### [Provided material]
◇ ◇ ◇ ◇ ◇
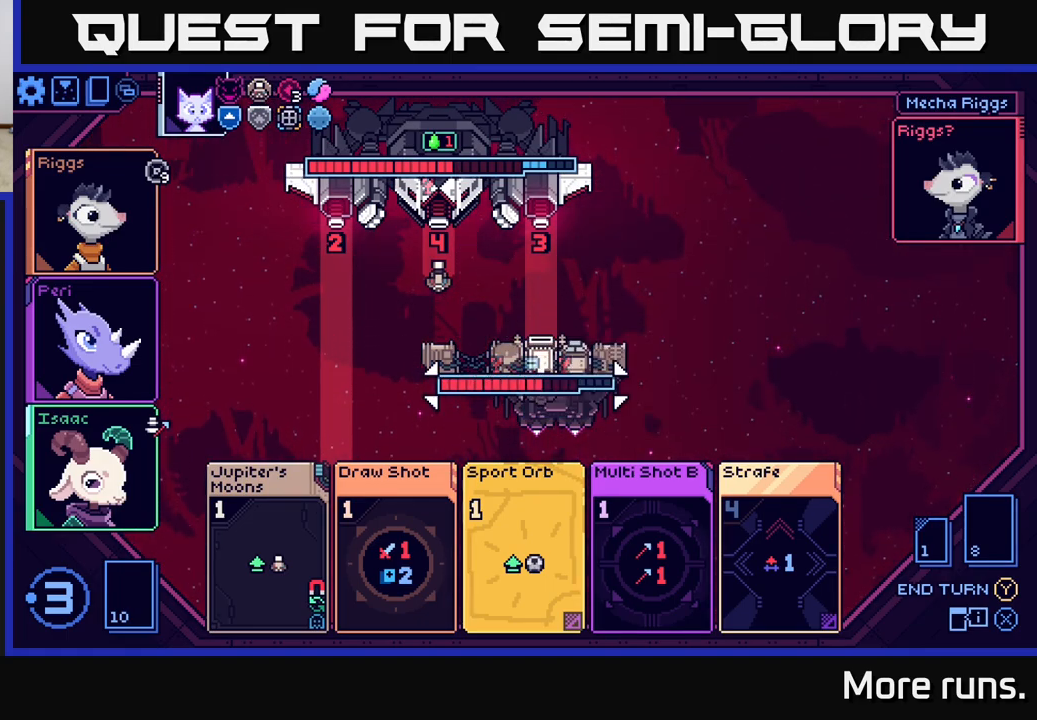
{"buttons": [], "left_stick": "center", "right_stick": "center", "events": [[150, "left_stick", "center"], [300, "left_stick", "down"], [483, "left_stick", "center"]]}
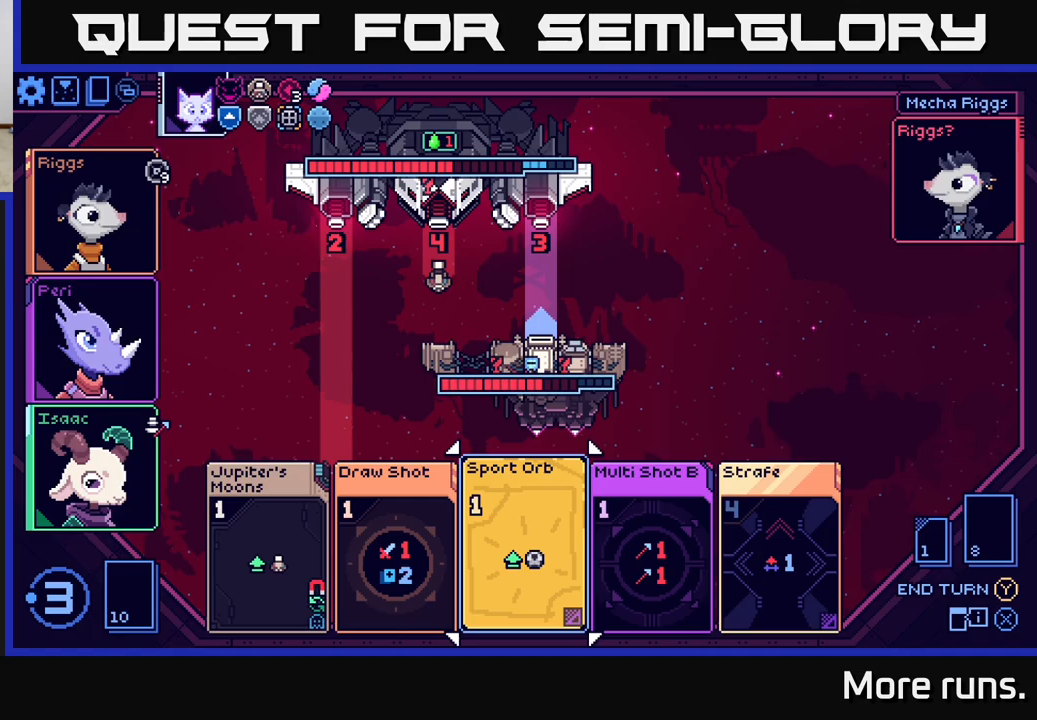
{"buttons": [], "left_stick": "right", "right_stick": "center", "events": [[117, "left_stick", "down"], [267, "left_stick", "center"], [467, "left_stick", "right"]]}
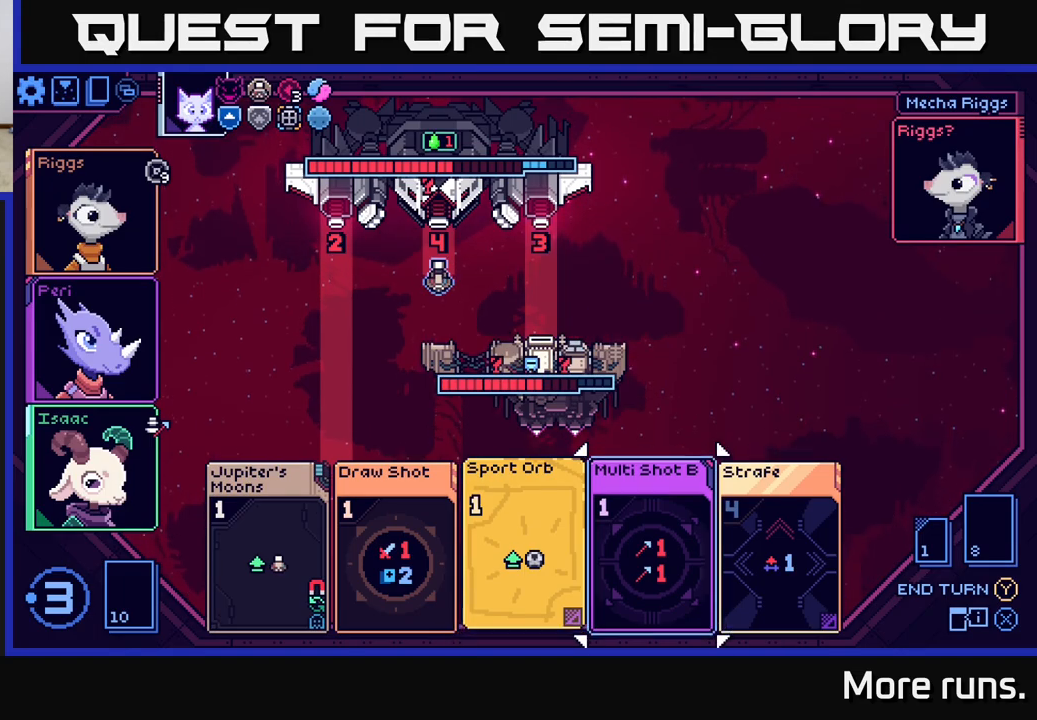
{"buttons": [], "left_stick": "center", "right_stick": "center", "events": [[150, "left_stick", "center"], [250, "left_stick", "right"], [433, "left_stick", "center"]]}
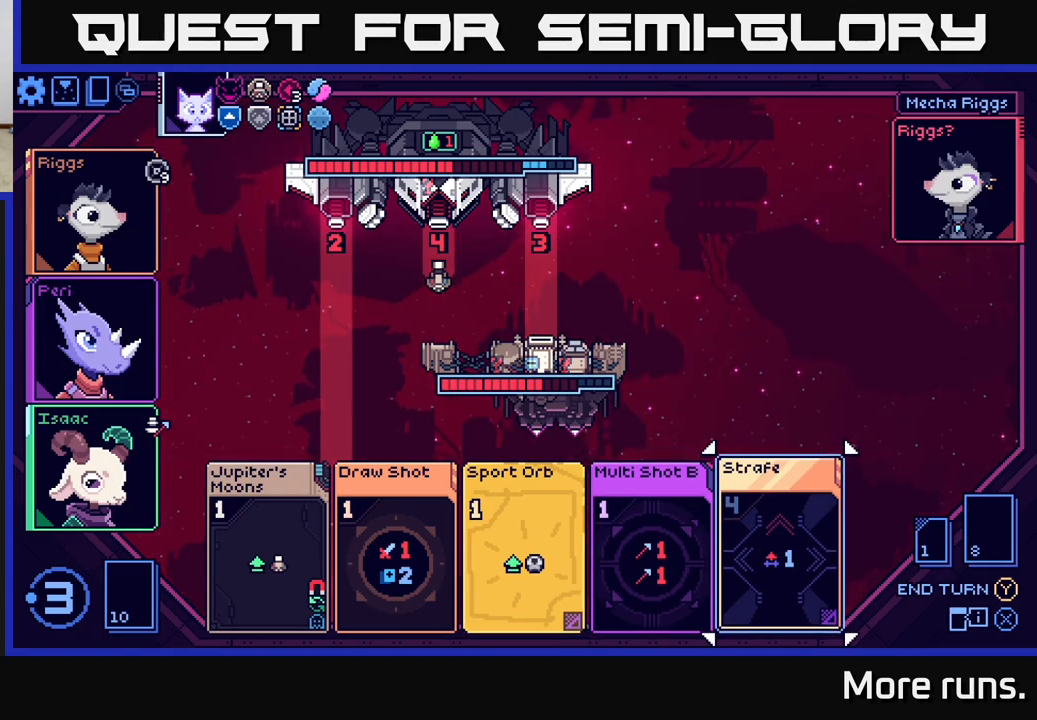
{"buttons": [], "left_stick": "left", "right_stick": "center", "events": [[350, "left_stick", "left"]]}
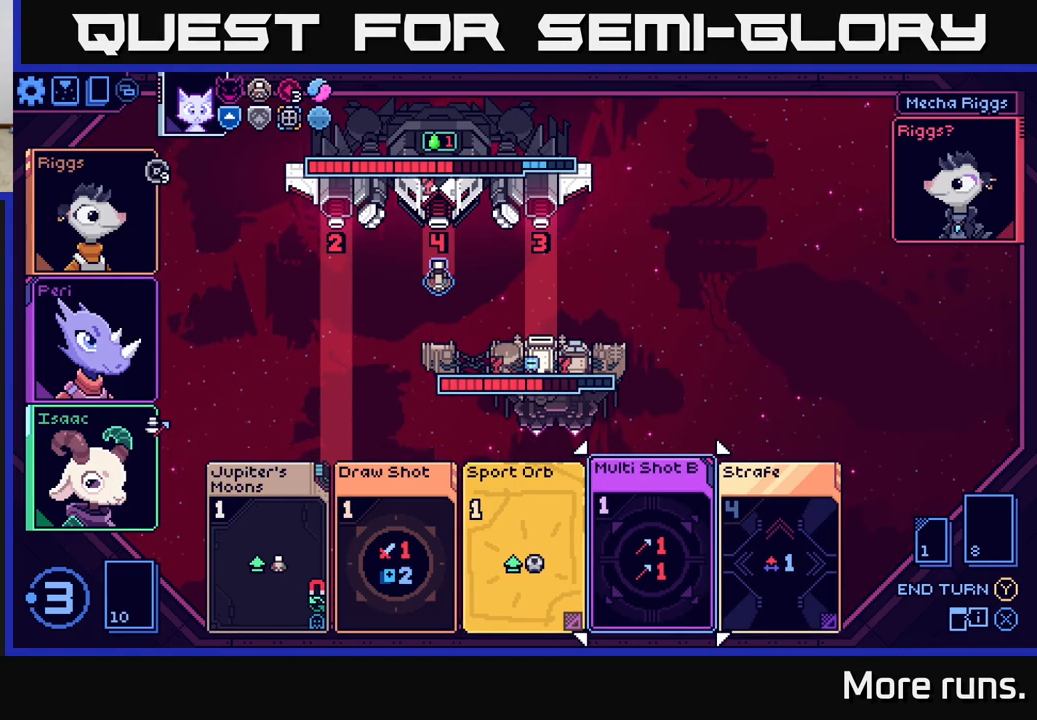
{"buttons": [], "left_stick": "left", "right_stick": "center", "events": [[33, "left_stick", "center"], [133, "left_stick", "left"], [300, "left_stick", "center"], [400, "left_stick", "left"]]}
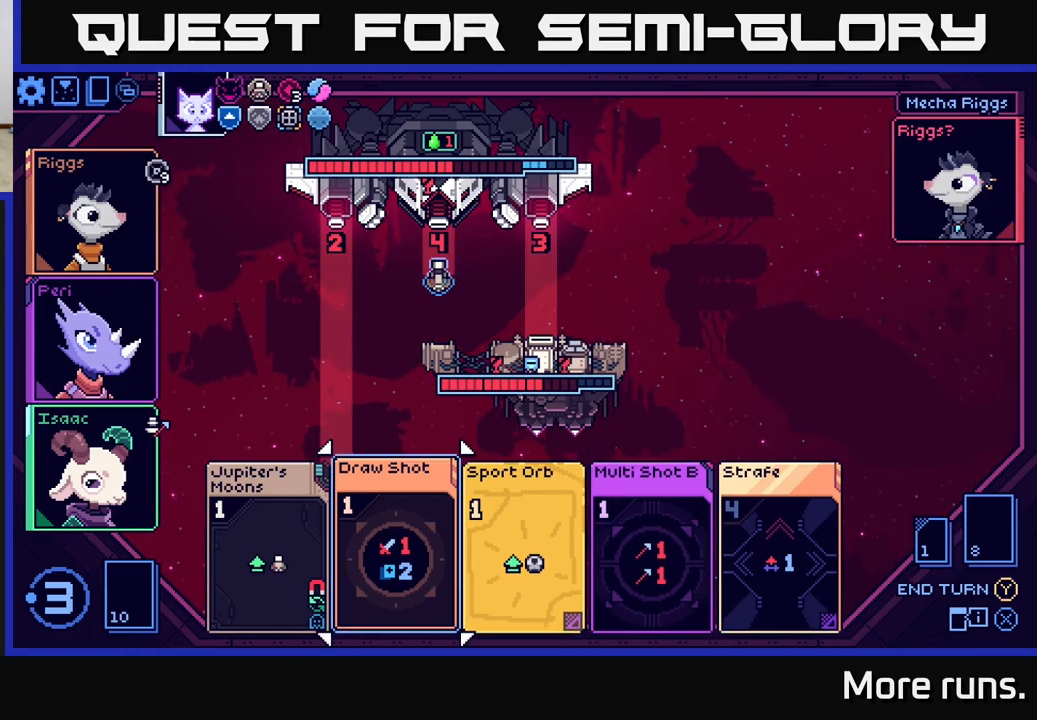
{"buttons": [], "left_stick": "center", "right_stick": "center", "events": [[100, "left_stick", "center"]]}
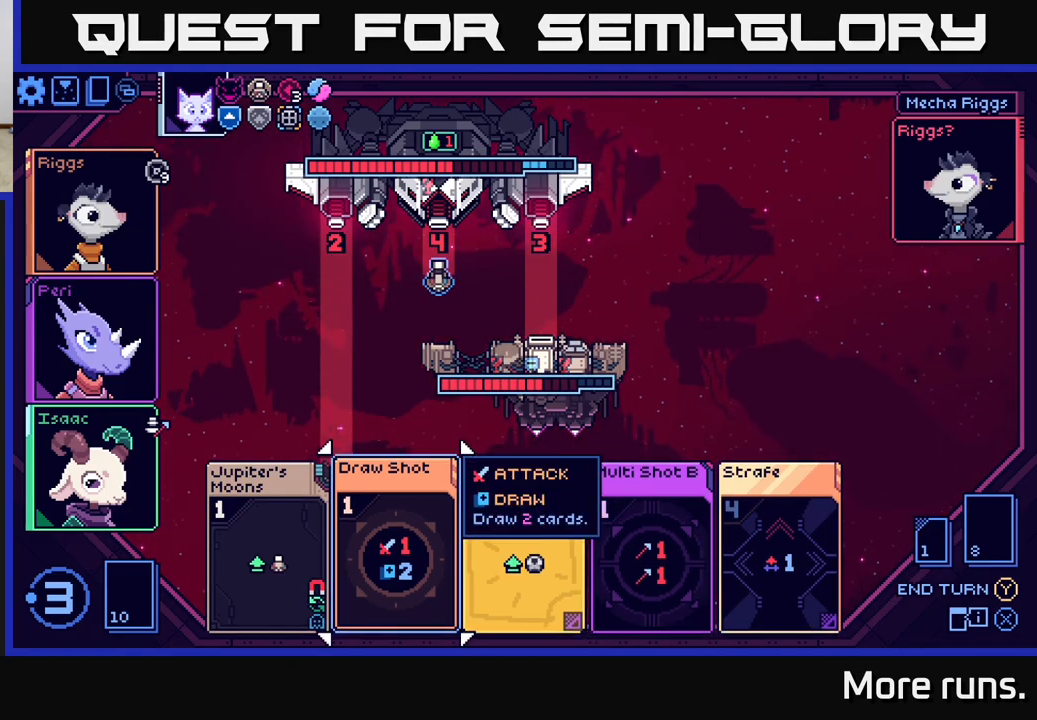
{"buttons": [], "left_stick": "right", "right_stick": "center", "events": [[33, "left_stick", "left"], [217, "left_stick", "center"], [433, "left_stick", "right"]]}
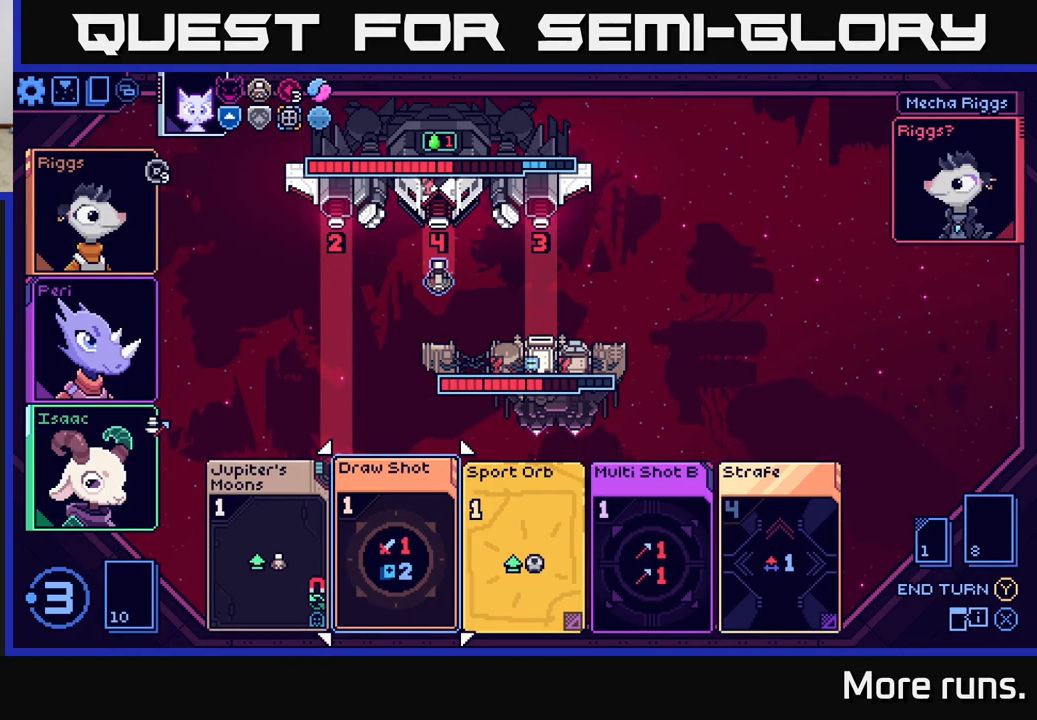
{"buttons": [], "left_stick": "center", "right_stick": "center", "events": [[150, "left_stick", "center"]]}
◇ ◇ ◇ ◇ ◇
### [Task]
Could the entries above be printed again exactly, apart from the pictures?

### [Solution to the exercise]
{"buttons": [], "left_stick": "center", "right_stick": "center", "events": [[150, "left_stick", "center"], [300, "left_stick", "down"], [483, "left_stick", "center"]]}
{"buttons": [], "left_stick": "right", "right_stick": "center", "events": [[117, "left_stick", "down"], [267, "left_stick", "center"], [467, "left_stick", "right"]]}
{"buttons": [], "left_stick": "center", "right_stick": "center", "events": [[150, "left_stick", "center"], [250, "left_stick", "right"], [433, "left_stick", "center"]]}
{"buttons": [], "left_stick": "left", "right_stick": "center", "events": [[350, "left_stick", "left"]]}
{"buttons": [], "left_stick": "left", "right_stick": "center", "events": [[33, "left_stick", "center"], [133, "left_stick", "left"], [300, "left_stick", "center"], [400, "left_stick", "left"]]}
{"buttons": [], "left_stick": "center", "right_stick": "center", "events": [[100, "left_stick", "center"]]}
{"buttons": [], "left_stick": "right", "right_stick": "center", "events": [[33, "left_stick", "left"], [217, "left_stick", "center"], [433, "left_stick", "right"]]}
{"buttons": [], "left_stick": "center", "right_stick": "center", "events": [[150, "left_stick", "center"]]}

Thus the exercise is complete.